- RECORDED INFORMATION
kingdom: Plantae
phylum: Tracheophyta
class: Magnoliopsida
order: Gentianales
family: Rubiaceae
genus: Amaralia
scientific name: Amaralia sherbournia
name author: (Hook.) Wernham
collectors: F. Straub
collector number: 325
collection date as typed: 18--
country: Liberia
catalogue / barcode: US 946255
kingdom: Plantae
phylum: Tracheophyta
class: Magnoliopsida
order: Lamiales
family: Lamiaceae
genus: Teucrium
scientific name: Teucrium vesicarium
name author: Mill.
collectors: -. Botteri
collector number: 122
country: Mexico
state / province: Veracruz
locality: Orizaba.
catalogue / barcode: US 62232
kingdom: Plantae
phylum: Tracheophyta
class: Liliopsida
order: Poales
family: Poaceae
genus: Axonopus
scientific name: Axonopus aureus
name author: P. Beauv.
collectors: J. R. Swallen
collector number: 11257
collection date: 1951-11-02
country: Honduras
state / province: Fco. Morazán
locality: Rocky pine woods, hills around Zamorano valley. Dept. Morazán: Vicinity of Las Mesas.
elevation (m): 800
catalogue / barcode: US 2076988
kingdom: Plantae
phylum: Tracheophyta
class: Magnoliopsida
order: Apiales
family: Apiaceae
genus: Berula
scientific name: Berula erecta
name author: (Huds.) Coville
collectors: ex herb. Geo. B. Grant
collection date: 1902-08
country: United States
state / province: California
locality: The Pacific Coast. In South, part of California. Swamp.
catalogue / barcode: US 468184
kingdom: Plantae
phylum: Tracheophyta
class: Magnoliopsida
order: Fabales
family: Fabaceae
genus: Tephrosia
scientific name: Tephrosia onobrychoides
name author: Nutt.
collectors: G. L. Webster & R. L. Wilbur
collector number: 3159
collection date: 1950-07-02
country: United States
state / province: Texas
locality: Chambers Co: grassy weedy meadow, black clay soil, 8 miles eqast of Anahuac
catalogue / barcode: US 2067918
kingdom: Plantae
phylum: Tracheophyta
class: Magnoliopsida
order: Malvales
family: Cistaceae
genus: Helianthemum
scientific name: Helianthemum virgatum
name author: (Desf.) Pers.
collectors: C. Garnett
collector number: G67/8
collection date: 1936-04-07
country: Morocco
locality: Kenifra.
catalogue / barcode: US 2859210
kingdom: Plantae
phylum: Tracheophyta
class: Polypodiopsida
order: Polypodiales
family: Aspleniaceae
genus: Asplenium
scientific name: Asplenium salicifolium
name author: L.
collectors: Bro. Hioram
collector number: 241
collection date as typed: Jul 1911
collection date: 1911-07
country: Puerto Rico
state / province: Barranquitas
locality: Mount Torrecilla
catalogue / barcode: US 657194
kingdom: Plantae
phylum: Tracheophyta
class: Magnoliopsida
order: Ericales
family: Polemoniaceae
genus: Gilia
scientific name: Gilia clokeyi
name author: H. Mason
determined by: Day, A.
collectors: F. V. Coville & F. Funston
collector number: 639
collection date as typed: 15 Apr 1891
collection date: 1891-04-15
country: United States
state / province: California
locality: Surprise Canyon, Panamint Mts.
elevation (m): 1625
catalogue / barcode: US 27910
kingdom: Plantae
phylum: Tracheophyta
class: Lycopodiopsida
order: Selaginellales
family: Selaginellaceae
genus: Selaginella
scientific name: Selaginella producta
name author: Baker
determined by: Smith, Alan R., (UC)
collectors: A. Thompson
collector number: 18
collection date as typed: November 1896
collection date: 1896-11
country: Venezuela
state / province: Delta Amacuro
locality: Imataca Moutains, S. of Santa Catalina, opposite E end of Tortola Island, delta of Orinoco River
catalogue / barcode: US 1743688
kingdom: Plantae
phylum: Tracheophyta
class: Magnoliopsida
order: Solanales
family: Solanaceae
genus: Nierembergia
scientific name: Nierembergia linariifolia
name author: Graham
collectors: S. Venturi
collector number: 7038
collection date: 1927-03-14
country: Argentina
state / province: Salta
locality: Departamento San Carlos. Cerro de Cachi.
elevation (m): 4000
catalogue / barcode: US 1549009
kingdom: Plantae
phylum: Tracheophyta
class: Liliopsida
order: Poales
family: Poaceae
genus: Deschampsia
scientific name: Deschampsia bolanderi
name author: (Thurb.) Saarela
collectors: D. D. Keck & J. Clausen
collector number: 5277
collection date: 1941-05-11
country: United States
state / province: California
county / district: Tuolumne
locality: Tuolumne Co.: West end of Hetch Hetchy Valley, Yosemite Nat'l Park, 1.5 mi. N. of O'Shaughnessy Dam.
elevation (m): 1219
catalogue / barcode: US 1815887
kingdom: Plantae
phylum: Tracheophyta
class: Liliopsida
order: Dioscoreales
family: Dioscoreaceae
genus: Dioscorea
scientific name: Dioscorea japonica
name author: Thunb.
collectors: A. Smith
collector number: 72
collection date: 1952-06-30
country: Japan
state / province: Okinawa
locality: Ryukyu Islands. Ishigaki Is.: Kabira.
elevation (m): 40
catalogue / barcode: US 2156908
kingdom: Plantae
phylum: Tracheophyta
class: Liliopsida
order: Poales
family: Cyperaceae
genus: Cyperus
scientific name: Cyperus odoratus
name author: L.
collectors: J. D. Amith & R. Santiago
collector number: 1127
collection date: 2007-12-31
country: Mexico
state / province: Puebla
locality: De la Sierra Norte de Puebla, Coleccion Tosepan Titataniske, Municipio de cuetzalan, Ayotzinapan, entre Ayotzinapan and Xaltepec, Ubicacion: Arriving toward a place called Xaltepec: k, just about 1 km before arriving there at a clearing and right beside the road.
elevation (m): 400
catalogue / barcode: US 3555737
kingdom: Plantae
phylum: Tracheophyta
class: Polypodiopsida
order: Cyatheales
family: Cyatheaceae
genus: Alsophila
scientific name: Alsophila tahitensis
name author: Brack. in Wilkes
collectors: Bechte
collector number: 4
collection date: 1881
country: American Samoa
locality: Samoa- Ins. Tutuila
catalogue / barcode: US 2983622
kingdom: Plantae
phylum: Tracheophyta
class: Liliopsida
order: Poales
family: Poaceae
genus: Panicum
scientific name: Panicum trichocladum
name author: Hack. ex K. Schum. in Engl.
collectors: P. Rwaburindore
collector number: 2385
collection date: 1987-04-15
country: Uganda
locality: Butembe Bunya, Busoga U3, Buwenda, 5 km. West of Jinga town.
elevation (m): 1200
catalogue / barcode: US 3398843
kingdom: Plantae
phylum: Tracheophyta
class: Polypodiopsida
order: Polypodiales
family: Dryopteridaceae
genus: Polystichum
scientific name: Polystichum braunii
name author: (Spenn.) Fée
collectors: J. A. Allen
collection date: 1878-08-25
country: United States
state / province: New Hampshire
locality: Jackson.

- GIVEN REQUEST
Put everything from the start of the listing down to the line containing "order: Lamiales", both included, into a numbered list, leaving out any blank lines.

- FULL SOLUTION
1. kingdom: Plantae
2. phylum: Tracheophyta
3. class: Magnoliopsida
4. order: Gentianales
5. family: Rubiaceae
6. genus: Amaralia
7. scientific name: Amaralia sherbournia
8. name author: (Hook.) Wernham
9. collectors: F. Straub
10. collector number: 325
11. collection date as typed: 18--
12. country: Liberia
13. catalogue / barcode: US 946255
14. kingdom: Plantae
15. phylum: Tracheophyta
16. class: Magnoliopsida
17. order: Lamiales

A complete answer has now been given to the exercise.